H. vertreibt sich die Zeit unterdessen damit, mit älteren Damen zu flirten. „Your English is very good“, höre ich eine der Ladies sagen. „Not only my English, harhar“, entgegnet H. wieselflink. Ich weiche in einen Eingang zurück und klammere mich an meinen Rucksack. „Es ist nirgends so schön wie zuhause, es ist nirgends so schön wie zuhause“, denke ich, doch nichts passiert. Meine Wanderschuhe sind wohl nicht rot genug. H. eilt telefonierend zu mir und meint mit einem Ausdruck des Triumphes: „Sie kemmen, sie kemmen – in dreißg Minuten.“ Ich klopfe ihm beglückwünschend auf die Schulter. Und tatsächlich, es treffen immer mehr Menschen ein, deren Rucksäcke eine ähnliche Reiseroute wie die unsere andeuten. Amerikaner, zweifelsohne. Ihre Aussprache ist derb, sie bohren mit Zahnstochern nach Öl im Asphalt und werfen kleine Atombomben auf arabisch aussehende Menschen. H. und ich halten uns neutral zurück.

Der Shuttle – ein Auto mit größerer Rückbank – trifft schließlich doch ein und bringt uns nach einigen Debatten über den Platz und die Opferung eines Fahrgastes in einer halben Stunde zur Unterkunft. Sie besteht aus einem einstöckigen Haus, welches in Mehrbettenzellen eingeteilt ist. H. und ich werden in ein Zimmer mit vier anderen Reisenden gepfercht, die Vorhänge vor der Schlafstatt sind da nur ein schwacher Trost.

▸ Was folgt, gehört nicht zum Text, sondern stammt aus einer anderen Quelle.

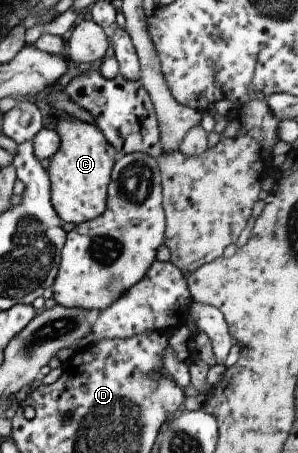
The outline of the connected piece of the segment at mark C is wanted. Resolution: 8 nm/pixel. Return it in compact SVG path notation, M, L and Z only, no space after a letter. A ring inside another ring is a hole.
M74 117L69 118L60 118L56 121L54 131L59 137L59 145L56 153L50 157L50 163L45 170L49 179L50 205L52 205L54 213L62 221L74 223L80 227L82 222L90 221L103 213L106 203L107 185L110 181L110 172L118 153L110 145L110 142L106 141L104 134L96 124L90 125L86 121L80 121L80 119L74 119Z

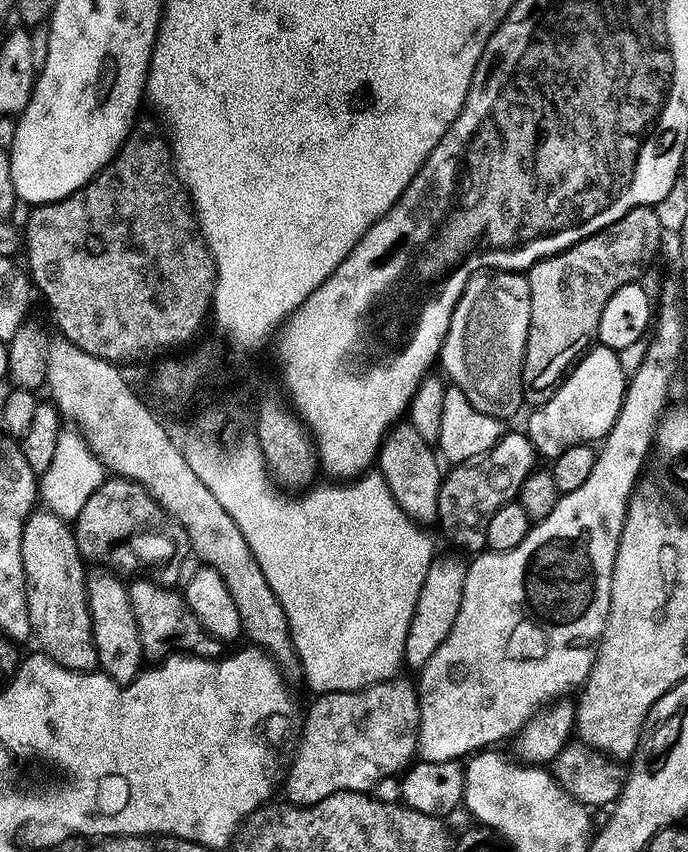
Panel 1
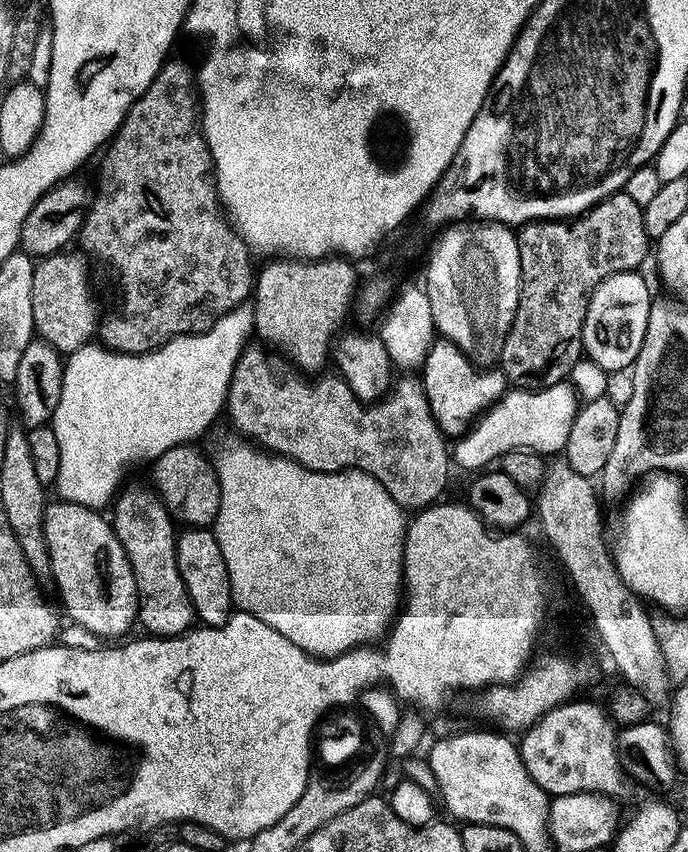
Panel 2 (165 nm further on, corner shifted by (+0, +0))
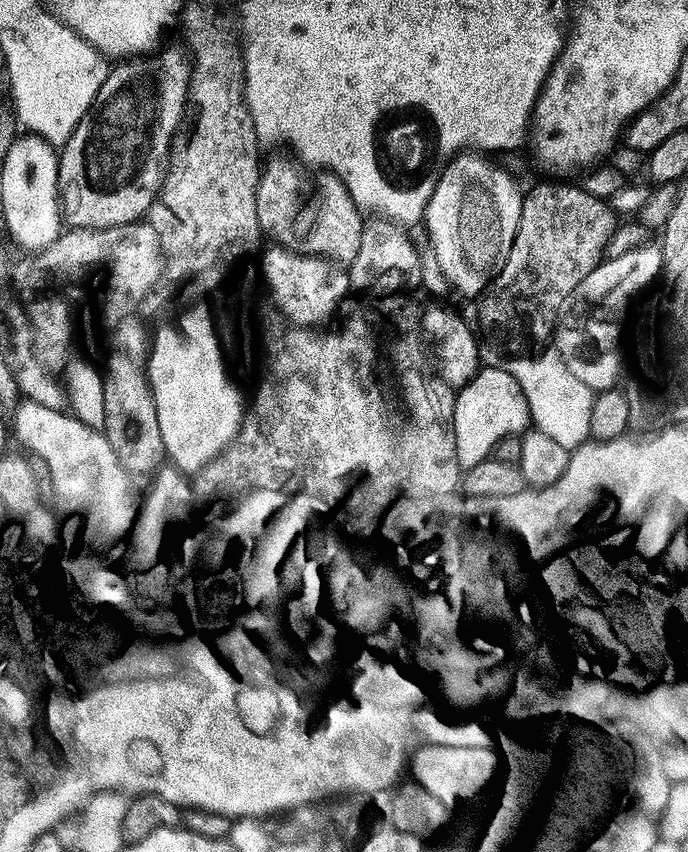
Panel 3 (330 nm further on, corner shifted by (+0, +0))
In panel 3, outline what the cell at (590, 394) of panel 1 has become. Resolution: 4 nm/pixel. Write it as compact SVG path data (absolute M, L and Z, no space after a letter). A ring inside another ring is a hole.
M481 367L476 376L457 391L452 415L452 436L461 469L487 459L493 445L503 437L521 435L530 423L529 404L511 369Z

Wir brechen daher nach kurzer Gepäckeinlagerung umgehend wieder Richtung Innenstadt auf.

Hinter dem Haus entdecken wir wider Erwarten einen Zugang zum Meer mit herrlichem Panorama. Über einen sanften Abhang hinab kommen wir zu einer Promenade, die direkt unter der Einflugschneise des Flughafens liegt. H. muss gleich alles fotografieren. Mit geschicktem Vor-und-Zurück-Gehen locke ich ihn langsam weg von seinen selbst proklamierten Traum-Motiven und in Richtung öffentlicher Verkehr. Wir umkreisen einen Golfplatz und erreichen wenig später eine Bushaltestelle. Doch der Fahrer weigert sich, uns mitzunehmen. Was ich als grundsätzliche Ablehnung unserer Gestalten noch verstehen würde entpuppt sich als Anspruch, dass nur das genaue Fahrgeld akzeptiert werde. Scheiß Faschisten, blöde bornierte Arschlöcher, obszöne Öffi-Wixer – ich kann mich kaum beruhigen.

Schimpfend müssen wir weiter zu Fuß gehen, bis wir eine alternative Station finden. Dort gibt es dafür ein Eis, das ich mir nun auch nicht entgehen lasse. Es kühlt meinen Blutdruck, selbst wenn ich H. mit einer Hand von Übergriffen auf mich abhalten muss. Die Fahrt in die Stadt dient uns als Zeit für eine Diskussion über die Überwachung im Bus. Scheinheilige Argumente versuchen von einem Plakat herunter die gezählten fünf Kameras zu rechtfertigen. Die einzig akzeptable Aussage – „Wir wollen euch in den Ausschnitt starren, und das in Zeitlupe“ – findet sich darunter nicht. Doch auf unsere kritische Ansprache reagiert das Plakat im Bus leider nicht. Gesprächsverweigerung pur.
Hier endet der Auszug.